A conduzir e em trabalho, atravessava o Alentejo para os lados de Montemor-o-Novo quando ouviu a notícia da classificação do cante pela Unesco e sentiu “um arrepio” pelo corpo todo. “Tal como estou arrepiado neste momento em que falo nisso”, nota.
“O cante é tradição, algo genuíno que todo o alentejano sente muito intensamente e gosta de ouvir mesmo que não cante. Eu mesmo, não sendo alentejano de nascimento, vivi esse momento como se o fosse… porque a verdade é que me considero como tal. Só tenho pena de não ter nascido no Alentejo”.
Há 10 anos e durante muitos, João Mira saía todos os dias da sua casa na Charneca da Caparica para fazer distribuição de material pelo Alentejo. Vinha e ia todos os dias, fazendo cerca de 500 quilómetros diários. Um gosto que superava o cansaço. “O Alentejo está dentro de mim. Ainda agora em agosto fui um fim de semana a Reguengos de Monsaraz e as lágrimas corriam-me enquanto subia o castelo de Monsaraz. Cada vez que piso o chão alentejano perco-me no tempo, a olhar e a sentir a paisagem. Eu preciso daquela imensidão”, diz, afirmando que gostava de poder “ir lá mais vezes, e até morar” na região.

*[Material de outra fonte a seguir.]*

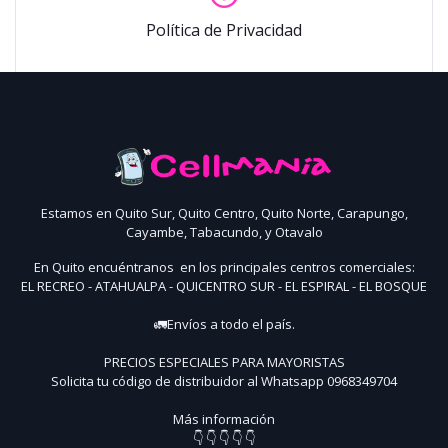
Política de Privacidad
Estamos en Quito Sur, Quito Centro, Quito Norte, Carapungo,
Cayambe, Tabacundo, y Otavalo
En Quito encuéntranos en los principales centros comerciales:
EL RECREO - ATAHUALPA - QUICENTRO SUR - EL ESPIRAL - EL BOSQUE
🚛Envíos a todo el país.
PRECIOS ESPECIALES PARA MAYORISTAS
Solicita tu código de distribuidor al Whatsapp 0968349704
Más información
👇 👇 👇 👇 👇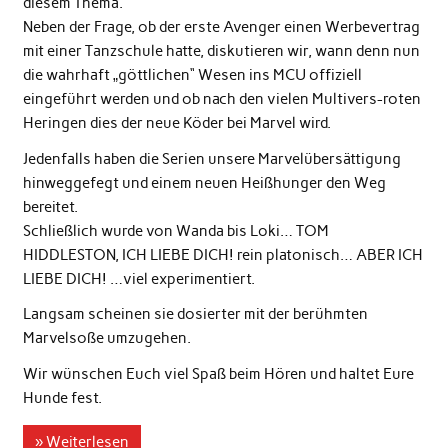
diesem Thema.
Neben der Frage, ob der erste Avenger einen Werbevertrag
mit einer Tanzschule hatte, diskutieren wir, wann denn nun
die wahrhaft „göttlichen“ Wesen ins MCU offiziell
eingeführt werden und ob nach den vielen Multivers-roten
Heringen dies der neue Köder bei Marvel wird.
Jedenfalls haben die Serien unsere Marvelübersättigung
hinweggefegt und einem neuen Heißhunger den Weg
bereitet.
Schließlich wurde von Wanda bis Loki… TOM
HIDDLESTON, ICH LIEBE DICH! rein platonisch… ABER ICH
LIEBE DICH! …viel experimentiert.
Langsam scheinen sie dosierter mit der berühmten
Marvelsoße umzugehen.
Wir wünschen Euch viel Spaß beim Hören und haltet Eure
Hunde fest.
» Weiterlesen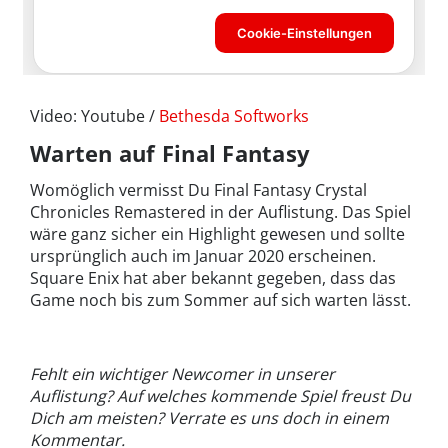
Video: Youtube /
Bethesda Softworks
Warten auf Final Fantasy
Womöglich vermisst Du Final Fantasy Crystal
Chronicles Remastered in der Auflistung. Das Spiel
wäre ganz sicher ein Highlight gewesen und sollte
ursprünglich auch im Januar 2020 erscheinen.
Square Enix hat aber bekannt gegeben, dass das
Game noch bis zum Sommer auf sich warten lässt.
Fehlt ein wichtiger Newcomer in unserer
Auflistung? Auf welches kommende Spiel freust Du
Dich am meisten? Verrate es uns doch in einem
Kommentar.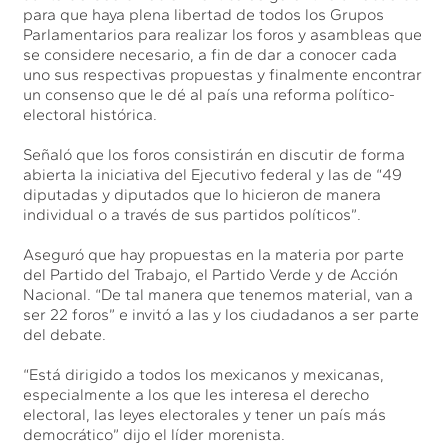
para que haya plena libertad de todos los Grupos
Parlamentarios para realizar los foros y asambleas que
se considere necesario, a fin de dar a conocer cada
uno sus respectivas propuestas y finalmente encontrar
un consenso que le dé al país una reforma político-
electoral histórica.
Señaló que los foros consistirán en discutir de forma
abierta la iniciativa del Ejecutivo federal y las de “49
diputadas y diputados que lo hicieron de manera
individual o a través de sus partidos políticos”.
Aseguró que hay propuestas en la materia por parte
del Partido del Trabajo, el Partido Verde y de Acción
Nacional. “De tal manera que tenemos material, van a
ser 22 foros” e invitó a las y los ciudadanos a ser parte
del debate.
“Está dirigido a todos los mexicanos y mexicanas,
especialmente a los que les interesa el derecho
electoral, las leyes electorales y tener un país más
democrático” dijo el líder morenista.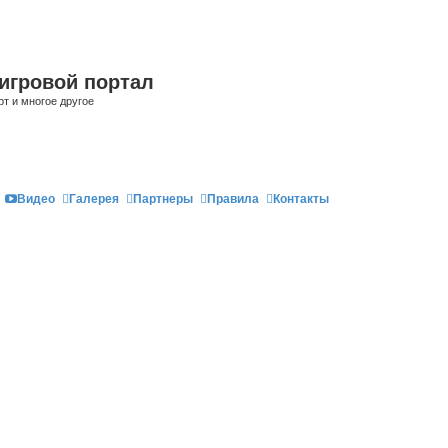
игровой портал
рт и многое другое
Видео
Галерея
Партнеры
Правила
Контакты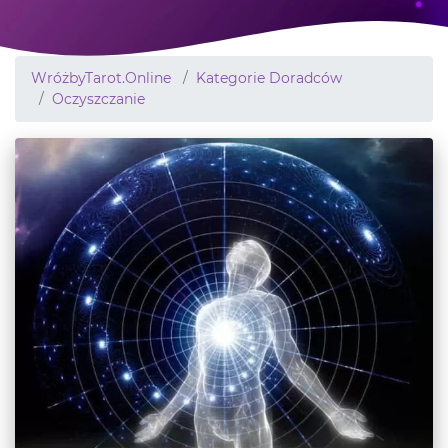
WróżbyTarot.Online
Kategorie Doradców
Oczyszczanie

Ainda sobre a classificação da Unesco, afirma não ter trazido benefícios para os grupos corais tradicionais que continuam “reféns” dos municípios. O do Feijó, que está “dependente da Câmara de Almada e das Juntas de Freguesia”, funciona normalmente em intercâmbio quando vai cantar, sendo que outras vezes pede cachê, que se resume a contribuições de pagamento muito baixas. “É mais fácil a organização pagar dois ou três mil euros a grupos acompanhados do que aos tradicionais do cante”, diz. Ao que José Borralho acrescenta: “a maior parte das vezes quase pagamos para ir cantar. Ainda é tudo na base da boa vontade, da nossa carolice, e do nosso amor pelo cante”.